As the early flat stage of the sigmoid is rarely sampled therefore little known, we use a fast to compute differential equation, which almost exactly overlaps the sigmoid in its useful parts (a fast maturation phase, a slow maturation phase and eventually an asymptotic phase).

Where this is relevant to mass harvest is that the flattening of the curve starts relatively late in the maturation process and happens relatively abruptly. Maturation is also subject to weather conditions and blocks ripen at different speeds based on their location and variety. As a result, a linear model will work on average (looks good on a graph) but only really provides an accurate result very late in the ripening process. Furthermore, a linear model will almost never predict the same date with consecutive samples, this is causes much unnecessary re-planning with each wave of samples.

While wine makers can rectify sugar and acidity levels, this is additional work. The situation remains unfortunate though, as it is in the latest stages of maturation that the grape flavour and characteristics develop the most. Again wine makers know how to rectify this, with more work...
Conversely, too-ripe grapes may lead to fermentation starting before arrival to the winery and an overall loss of control of the production process.

In some countries, the Law requires the cessation of chemical spraying for a certain time before harvesting, at a time when the flattening may not be detectable yet.
In Australia for instance, this period is three weeks at the time of writing this document.
As a result, as one does not want to risk leaving a valuable harvest prey to pests and diseases, blocks predicted using a linear model are often harvested too early.

Small producers can handle this because they can "see" the harvest. With experience, they can make educated decisions and usually pick the right harvest time. Larger producers do not have the luxury of "feeling" their harvest; it is too large, too varied, spread over too many hundreds of kilometers.

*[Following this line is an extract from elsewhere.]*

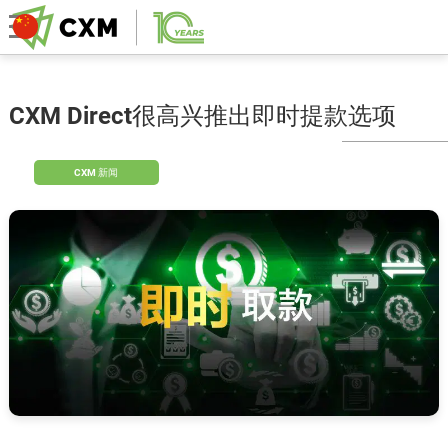
CXM Direct很高兴推出即时提款选项
CXM 新闻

Profiling can provide a level of analysis that compensates for the loss of relation with the terroir in large operations.
Modeling the terroir by variety and location and historical maturation allows calculating what cannot be "felt"; as a result it is possible to pick harvest dates closer to the desired maturity level.

In addition, this method allows determining a harvest window during which the grape is acceptable, which provides some flexibility to organise harvest.